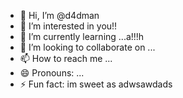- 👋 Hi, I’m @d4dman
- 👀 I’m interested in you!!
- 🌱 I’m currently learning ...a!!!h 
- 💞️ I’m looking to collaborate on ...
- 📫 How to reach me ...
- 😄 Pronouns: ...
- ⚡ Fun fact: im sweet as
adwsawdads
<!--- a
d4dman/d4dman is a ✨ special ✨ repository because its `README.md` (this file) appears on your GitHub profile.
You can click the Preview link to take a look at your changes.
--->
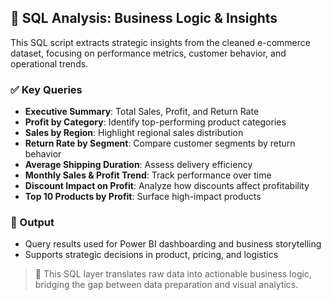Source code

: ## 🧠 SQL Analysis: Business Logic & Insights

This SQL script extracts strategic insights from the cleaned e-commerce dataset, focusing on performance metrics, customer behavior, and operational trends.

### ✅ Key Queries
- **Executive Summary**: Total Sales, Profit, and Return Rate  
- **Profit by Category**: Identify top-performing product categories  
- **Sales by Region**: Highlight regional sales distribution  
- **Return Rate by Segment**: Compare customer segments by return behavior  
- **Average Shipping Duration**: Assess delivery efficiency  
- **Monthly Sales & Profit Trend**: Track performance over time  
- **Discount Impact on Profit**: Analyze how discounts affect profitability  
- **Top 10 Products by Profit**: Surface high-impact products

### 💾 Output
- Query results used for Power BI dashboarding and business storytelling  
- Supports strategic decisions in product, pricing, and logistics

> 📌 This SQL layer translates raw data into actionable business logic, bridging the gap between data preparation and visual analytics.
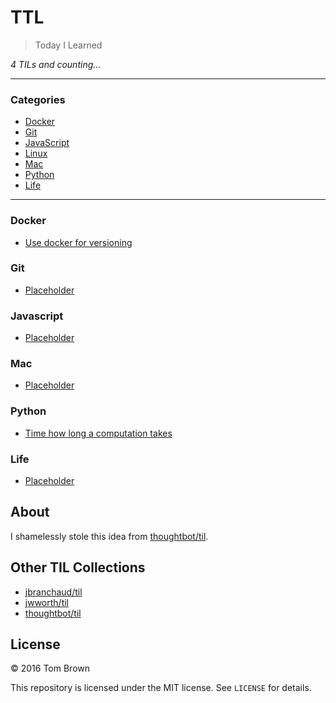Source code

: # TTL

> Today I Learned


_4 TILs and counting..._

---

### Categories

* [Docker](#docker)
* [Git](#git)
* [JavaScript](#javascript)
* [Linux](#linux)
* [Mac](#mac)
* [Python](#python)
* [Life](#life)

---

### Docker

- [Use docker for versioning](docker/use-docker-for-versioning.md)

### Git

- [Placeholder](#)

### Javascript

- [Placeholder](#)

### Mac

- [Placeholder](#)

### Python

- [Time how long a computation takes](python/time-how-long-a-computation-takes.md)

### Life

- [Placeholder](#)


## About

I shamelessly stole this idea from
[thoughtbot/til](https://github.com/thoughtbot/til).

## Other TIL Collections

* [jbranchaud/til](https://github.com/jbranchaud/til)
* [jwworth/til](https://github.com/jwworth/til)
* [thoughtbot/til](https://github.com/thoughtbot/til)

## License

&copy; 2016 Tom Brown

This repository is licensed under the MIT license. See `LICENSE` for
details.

● ● ●

▸ WORK INSTRUCTIONS: For this exercise, write the listing out again exactly, excluding all images.

▸ EXERCISE RESULT:
- 👋 Hi, I’m @d4dman
- 👀 I’m interested in you!!
- 🌱 I’m currently learning ...a!!!h 
- 💞️ I’m looking to collaborate on ...
- 📫 How to reach me ...
- 😄 Pronouns: ...
- ⚡ Fun fact: im sweet as
adwsawdads
<!--- a
d4dman/d4dman is a ✨ special ✨ repository because its `README.md` (this file) appears on your GitHub profile.
You can click the Preview link to take a look at your changes.
--->
Source code

: ## 🧠 SQL Analysis: Business Logic & Insights

This SQL script extracts strategic insights from the cleaned e-commerce dataset, focusing on performance metrics, customer behavior, and operational trends.

### ✅ Key Queries
- **Executive Summary**: Total Sales, Profit, and Return Rate  
- **Profit by Category**: Identify top-performing product categories  
- **Sales by Region**: Highlight regional sales distribution  
- **Return Rate by Segment**: Compare customer segments by return behavior  
- **Average Shipping Duration**: Assess delivery efficiency  
- **Monthly Sales & Profit Trend**: Track performance over time  
- **Discount Impact on Profit**: Analyze how discounts affect profitability  
- **Top 10 Products by Profit**: Surface high-impact products

### 💾 Output
- Query results used for Power BI dashboarding and business storytelling  
- Supports strategic decisions in product, pricing, and logistics

> 📌 This SQL layer translates raw data into actionable business logic, bridging the gap between data preparation and visual analytics.
Source code

: # TTL

> Today I Learned


_4 TILs and counting..._

---

### Categories

* [Docker](#docker)
* [Git](#git)
* [JavaScript](#javascript)
* [Linux](#linux)
* [Mac](#mac)
* [Python](#python)
* [Life](#life)

---

### Docker

- [Use docker for versioning](docker/use-docker-for-versioning.md)

### Git

- [Placeholder](#)

### Javascript

- [Placeholder](#)

### Mac

- [Placeholder](#)

### Python

- [Time how long a computation takes](python/time-how-long-a-computation-takes.md)

### Life

- [Placeholder](#)


## About

I shamelessly stole this idea from
[thoughtbot/til](https://github.com/thoughtbot/til).

## Other TIL Collections

* [jbranchaud/til](https://github.com/jbranchaud/til)
* [jwworth/til](https://github.com/jwworth/til)
* [thoughtbot/til](https://github.com/thoughtbot/til)

## License

&copy; 2016 Tom Brown

This repository is licensed under the MIT license. See `LICENSE` for
details.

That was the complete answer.